The Edinburgh Reporter has been keeping a canny eye on these thespian tyro upstarts who embrace this radical adaptation of the ancient Greek comedy about women on a sex strike during the Peloponnesian Wars between Athens and Sparta. It is the first production from The Attic Collective, a new Scottish theatre company.
411 BC – After two decades of war – fathers, sons, husbands and brothers are still dying. Sisters, mothers, wives and lovers feel powerless to stop it. The Athenean City Fathers have still not learned from the disastrous rout of their navy at the Battle Of Syracuse, Sicily – 413BC.
Having invented the word hubris – they are condemned to ignore its consequences. They soon learn the consequences of another word they invented – irony. Lysistrata gathers together women from every state, both Athenians and Spartans, to enact her plan. The men will be denied what they desire the most. To continue to get a piece of the action – they need to action Peace. To add insult to coitus-repulsa, the women also occupy the treasury temple.

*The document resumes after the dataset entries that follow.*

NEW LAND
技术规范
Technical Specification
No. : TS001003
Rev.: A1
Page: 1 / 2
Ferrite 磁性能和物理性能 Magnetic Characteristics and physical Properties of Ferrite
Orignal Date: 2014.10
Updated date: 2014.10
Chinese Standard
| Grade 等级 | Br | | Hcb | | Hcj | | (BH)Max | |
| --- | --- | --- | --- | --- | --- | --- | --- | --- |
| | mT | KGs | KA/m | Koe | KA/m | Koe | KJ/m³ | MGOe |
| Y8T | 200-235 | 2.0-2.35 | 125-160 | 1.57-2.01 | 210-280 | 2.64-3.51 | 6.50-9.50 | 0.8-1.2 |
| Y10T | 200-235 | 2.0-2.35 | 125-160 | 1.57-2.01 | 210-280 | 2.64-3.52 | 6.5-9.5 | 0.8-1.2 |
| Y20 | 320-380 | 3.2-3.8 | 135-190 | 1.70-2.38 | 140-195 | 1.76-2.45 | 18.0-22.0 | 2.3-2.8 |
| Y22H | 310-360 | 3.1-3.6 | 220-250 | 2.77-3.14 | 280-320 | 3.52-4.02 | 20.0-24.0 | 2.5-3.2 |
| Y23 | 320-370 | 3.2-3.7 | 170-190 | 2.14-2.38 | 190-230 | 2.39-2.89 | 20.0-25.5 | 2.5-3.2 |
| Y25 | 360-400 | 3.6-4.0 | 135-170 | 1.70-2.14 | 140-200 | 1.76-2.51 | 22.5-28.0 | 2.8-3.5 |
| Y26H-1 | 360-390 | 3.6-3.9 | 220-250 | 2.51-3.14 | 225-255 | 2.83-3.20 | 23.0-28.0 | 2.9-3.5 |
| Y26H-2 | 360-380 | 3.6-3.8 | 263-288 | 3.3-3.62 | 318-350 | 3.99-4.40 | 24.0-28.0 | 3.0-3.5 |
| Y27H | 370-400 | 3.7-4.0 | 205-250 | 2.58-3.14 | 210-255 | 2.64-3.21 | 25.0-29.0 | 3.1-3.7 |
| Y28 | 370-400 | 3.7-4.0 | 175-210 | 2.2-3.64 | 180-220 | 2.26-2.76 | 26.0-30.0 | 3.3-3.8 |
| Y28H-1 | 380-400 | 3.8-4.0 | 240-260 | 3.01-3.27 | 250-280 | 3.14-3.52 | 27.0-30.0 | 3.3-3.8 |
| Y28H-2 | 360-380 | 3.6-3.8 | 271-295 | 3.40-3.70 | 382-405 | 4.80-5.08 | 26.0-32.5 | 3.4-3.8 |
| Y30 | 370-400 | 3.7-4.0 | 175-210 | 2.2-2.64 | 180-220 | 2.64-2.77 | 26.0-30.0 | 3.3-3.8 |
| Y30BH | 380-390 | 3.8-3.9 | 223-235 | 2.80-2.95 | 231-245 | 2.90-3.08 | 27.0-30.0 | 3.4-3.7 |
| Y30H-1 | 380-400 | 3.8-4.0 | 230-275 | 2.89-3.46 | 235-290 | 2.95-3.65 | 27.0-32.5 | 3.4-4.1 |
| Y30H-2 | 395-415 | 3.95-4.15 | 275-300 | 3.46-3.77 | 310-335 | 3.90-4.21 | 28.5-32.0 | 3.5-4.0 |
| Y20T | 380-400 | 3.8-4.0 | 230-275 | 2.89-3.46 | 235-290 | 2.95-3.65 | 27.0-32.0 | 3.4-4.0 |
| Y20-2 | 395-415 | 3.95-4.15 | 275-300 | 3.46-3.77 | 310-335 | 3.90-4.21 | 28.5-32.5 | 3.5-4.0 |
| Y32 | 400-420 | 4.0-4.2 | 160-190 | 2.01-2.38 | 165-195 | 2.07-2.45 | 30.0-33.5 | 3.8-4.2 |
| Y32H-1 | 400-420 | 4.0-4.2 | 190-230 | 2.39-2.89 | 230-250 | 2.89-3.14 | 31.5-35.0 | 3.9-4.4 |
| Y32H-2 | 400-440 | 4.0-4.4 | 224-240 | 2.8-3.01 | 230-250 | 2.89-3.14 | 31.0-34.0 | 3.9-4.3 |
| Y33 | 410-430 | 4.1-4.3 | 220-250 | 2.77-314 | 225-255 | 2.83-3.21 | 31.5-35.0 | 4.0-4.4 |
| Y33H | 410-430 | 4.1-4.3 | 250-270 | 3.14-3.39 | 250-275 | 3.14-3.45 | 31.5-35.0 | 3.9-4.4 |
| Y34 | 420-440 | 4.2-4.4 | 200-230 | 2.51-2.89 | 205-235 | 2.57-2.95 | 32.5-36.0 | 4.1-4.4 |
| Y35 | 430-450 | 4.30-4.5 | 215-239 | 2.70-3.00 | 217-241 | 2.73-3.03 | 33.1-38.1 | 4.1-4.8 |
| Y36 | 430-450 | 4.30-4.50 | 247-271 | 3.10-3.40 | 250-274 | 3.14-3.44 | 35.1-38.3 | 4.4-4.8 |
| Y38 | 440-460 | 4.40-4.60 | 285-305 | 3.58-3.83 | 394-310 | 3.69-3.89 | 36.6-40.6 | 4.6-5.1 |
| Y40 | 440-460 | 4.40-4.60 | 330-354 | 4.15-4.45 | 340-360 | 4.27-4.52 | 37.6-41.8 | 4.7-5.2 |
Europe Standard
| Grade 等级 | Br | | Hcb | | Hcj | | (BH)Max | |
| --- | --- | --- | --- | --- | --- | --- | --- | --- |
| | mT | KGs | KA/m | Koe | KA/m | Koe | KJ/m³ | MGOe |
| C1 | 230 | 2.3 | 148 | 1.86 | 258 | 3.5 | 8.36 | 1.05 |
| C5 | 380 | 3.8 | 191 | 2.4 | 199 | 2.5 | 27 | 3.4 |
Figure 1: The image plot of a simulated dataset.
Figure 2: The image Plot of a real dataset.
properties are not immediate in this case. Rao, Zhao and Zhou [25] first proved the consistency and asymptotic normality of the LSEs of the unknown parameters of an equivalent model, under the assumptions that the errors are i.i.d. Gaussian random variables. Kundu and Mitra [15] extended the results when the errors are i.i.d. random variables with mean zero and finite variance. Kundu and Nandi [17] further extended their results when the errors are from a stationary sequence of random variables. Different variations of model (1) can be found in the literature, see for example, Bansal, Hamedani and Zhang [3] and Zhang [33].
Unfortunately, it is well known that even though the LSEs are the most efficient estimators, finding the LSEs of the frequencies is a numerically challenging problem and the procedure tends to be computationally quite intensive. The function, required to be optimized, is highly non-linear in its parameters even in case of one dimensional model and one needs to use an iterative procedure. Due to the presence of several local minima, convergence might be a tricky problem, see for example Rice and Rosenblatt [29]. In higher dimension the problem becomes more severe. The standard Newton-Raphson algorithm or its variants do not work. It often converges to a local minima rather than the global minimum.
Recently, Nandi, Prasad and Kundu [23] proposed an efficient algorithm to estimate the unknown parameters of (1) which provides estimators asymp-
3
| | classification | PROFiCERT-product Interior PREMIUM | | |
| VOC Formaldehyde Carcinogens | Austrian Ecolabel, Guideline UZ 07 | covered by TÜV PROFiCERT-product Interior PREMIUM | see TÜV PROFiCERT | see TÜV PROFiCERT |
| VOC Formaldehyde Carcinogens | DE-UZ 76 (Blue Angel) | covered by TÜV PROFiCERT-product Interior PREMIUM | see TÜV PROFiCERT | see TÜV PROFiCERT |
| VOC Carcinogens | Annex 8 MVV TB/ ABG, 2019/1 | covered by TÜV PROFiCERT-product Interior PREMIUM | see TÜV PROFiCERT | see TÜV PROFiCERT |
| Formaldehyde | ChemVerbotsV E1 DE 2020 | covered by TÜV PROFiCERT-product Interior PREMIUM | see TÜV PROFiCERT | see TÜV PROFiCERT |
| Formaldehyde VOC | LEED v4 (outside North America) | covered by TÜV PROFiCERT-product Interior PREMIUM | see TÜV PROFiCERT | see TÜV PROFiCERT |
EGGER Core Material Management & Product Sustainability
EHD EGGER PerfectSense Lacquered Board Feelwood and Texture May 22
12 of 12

Full of raucous, bawdy humour, first performed in classical Athens in 411 BC, Lysistrata was an early exposé of sexual relations in a male-dominated society. Reimagined in a near future, 21st century setting, this adaptation holds the mirror up to show us as being no less divided and no less ridiculous.
War. Sex. Power. A contemporary battle of the sexes.
The productions in the first season are united by the themes of Cash, Capital, Women and War.
Lysistrata will be followed by the world premiere of Jo Clifford’s previously unperformed play War in America in May 2017, and a new adaptation of Bertolt Brecht’s The Threepenny Opera in September 2017.